The sky may not be falling, but the tree canopy in Charlottesville is, a situation that could worsen so-called “heat islands” and harm the health of residents.
The sky may not be falling, but the tree canopy in Charlottesville is, a situation that could worsen so-called “heat islands” and harm the health of residents.
Trees covered about 50% of the city in 2004, but the canopy shrank to 45% in 2014 and fell to 40% in 2018. And now leaders of the Charlottesville Tree Commission fear that the canopy has shrunk to just 35% of the city.
“The alarming thing was that it took 10 years to creep down 5%, and then it only took four years to decrease another 5%,” Commissioner Peggy Van Yahres told the Daily Progress.
“The irony is that we have these great vision statements that Charlottesville will be an environmental leader,” said Van Yahres. “The reality is quite different.”
Van Yahres and the commission’s Chair Jeffrey Aten will give City Council their bleak appraisal Tuesday, an appraisal that estimates that in under two decades 990 acres of trees have been lost.
Where did they go?
“I think it’s mainly development,” said Van Yahres.
Funded in part by forestry grants from the U.S. Department of Agriculture, the city estimates the urban canopy roughly every five years. The most recent assessment was released last year after experts poring over 2018 satellite images determined the damage: Private lands saw a 7% decrease, while the canopy on public lands decreased by 3%.

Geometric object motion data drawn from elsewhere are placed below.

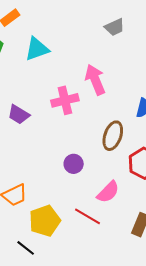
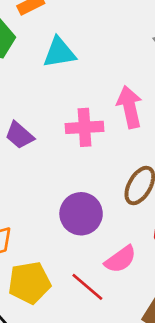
purple circle: (74, 164) -> (81, 214), size x1.6

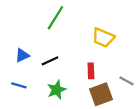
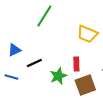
black line: (50, 61) -> (34, 63), moved
green star: (57, 90) -> (58, 76), moved

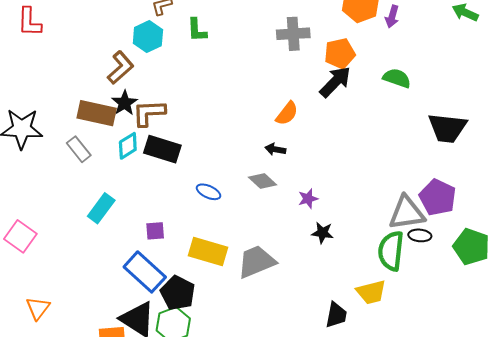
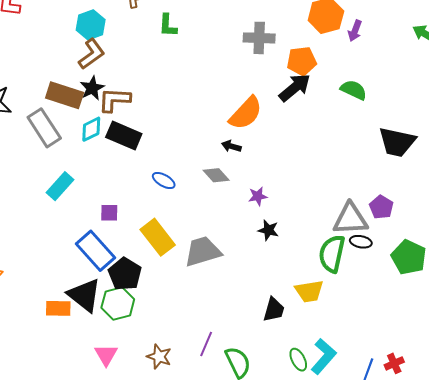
cyan hexagon: (148, 37) -> (91, 25), moved
orange semicircle: (287, 113) -> (246, 113), size x1.5
gray rectangle: (79, 149) -> (44, 128), size x1.5
purple pentagon: (438, 197) -> (381, 207), size x0.7
yellow rectangle: (208, 251) -> (158, 237), turned 30

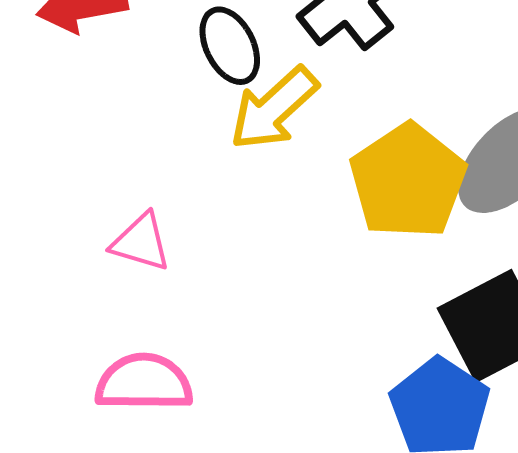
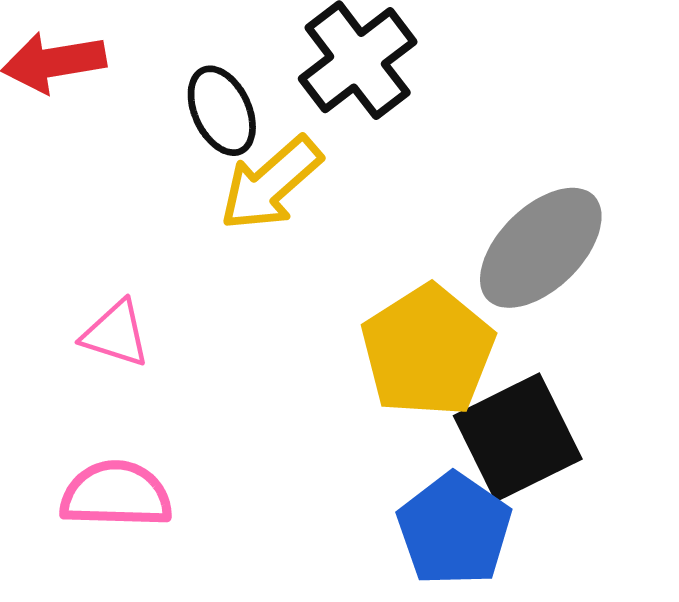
yellow pentagon: (408, 181) -> (428, 351), moved

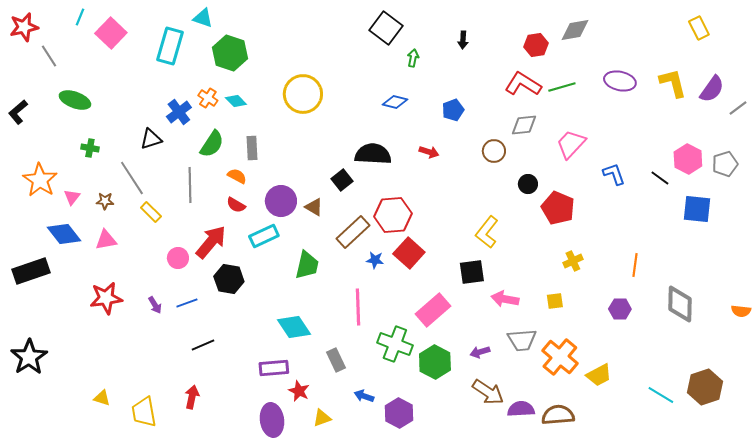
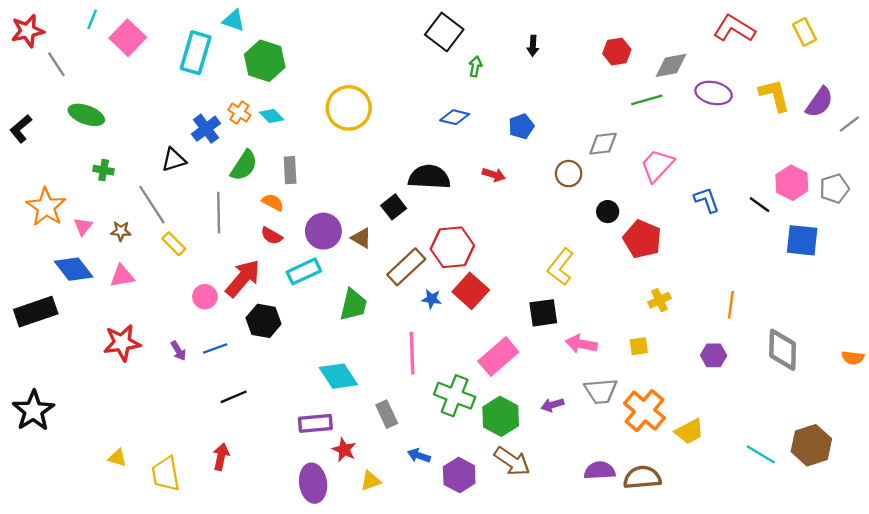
gray diamond: (575, 30) -> (671, 65), moved
red L-shape: (523, 84) -> (734, 29), moved
brown arrow: (488, 392) -> (512, 461), moved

The commission attributes the loss of public trees to several issues including the temporary removal of a tree-planting budget, going nearly five months without an urban forester and the death of many sidewalk trees killed by pests such as the emerald ash borer.
The written report accompanying Tuesday evening’s presentation to City Council lauds the city’s decision to budget $50,000 in the current fiscal year to remove diseased or dead ash trees. But in the short run, that removes more trees.
Meanwhile, this is a city whose leaders have been voicing a desire to counter a housing affordability problem by building upward. As planned revisions to the zoning code seem to indicate a greater interest in supplying demand, can the tree canopy rebound? Van Yahres says it’s possible.
“We know there’s a crisis in affordable housing, but we don’t think it has to be one or the other,” said Van Yahres.
The new report urges a multifold pathway: incentivizing saving trees, punishing the removal of trees and some development advice to City Council.
“Try to direct large-scale developments,” Van Yahres urged, “to land that has already been degraded such as parking lots.”
The Tree Commission also wants the planned zoning code rewrite to alter the rules that let developers get waivers from street setback requirements to encourage street- and sidewalk-shading trees.
When Van Yahres and her colleague offer the commission’s State of the Urban Forest report Tuesday, they plan not only to urge bolstered attention to trees in the rewrite of the city’s zoning code, they’ll be asking City Council for funding.
Due to the financial uncertainty in the early months of the pandemic, the city eliminated its tree-planting budget in the 2021 fiscal year, according to the planned presentation. Subsequently, the presentation asserts, tree-planting was brought back into the budget, with $75,000 allocated in 2022 and $100,000 in the fiscal year ending in June.
That money buys summertime shade only along streets, in parks or on other public land, Van Yahres said. And yet the bulk of the urban canopy comes from private property. That’s why, Van Yahres noted, that the commission helped launch ReLeaf Cville.
A public-private partnership, ReLeaf helps residents in areas that are low in income and low in shade. As the commission notes in the planned presentation, there’s a correlation between poverty and poor tree cover. Worse, there are added expenses, such as summer air-conditioning, and health detriments, such as asthma and other pulmonary conditions found in the city’s “heat islands.”
The commission noted that the city has fallen short of its own goal to plant 200 trees per year.
“It has not met this goal in any of the past five fiscal years, especially FY21 when the fiscal impact of Covid resulted in only 23 trees planted,” reads the presentation report.
That report says that 14 of the city’s 19 neighborhoods have fallen below 40% canopy cover, and two of them, Starr Hill and 10th & Page, are extremely low-canopy – that is, below 20%. That data concerned a group of five University of Virginia students who wrote a letter to The Daily Progress last year urging the city to help those neighborhoods.
“A lack of trees causes not only negative physical and psychological effects, but also economic distress,” wrote the students. “A future with more justly distributed green spaces is a more equitable future.”
Standing in his mother’s front yard in the 300 block of 10th Street on Monday, a man named Lo, who declined to give his last name, was planting 24 lily bulbs. He expressed concern that big trees might create a hazard and mentioned a recent close call with a falling oak while he slept at his home in Keswick.
“It missed the house by 4 or 5 feet,” he said. “It could have killed me.”
Lo said that he likes the idea of added trees in the neighborhood as long as the trees don’t get too big.
“It’s all about safety for my mom,” said Lo, his mother smiling approvingly.
“These houses are so close together,” he said, highlighting a more compact native tree specimen. “She loves the dogwood; it’s a beautiful tree.”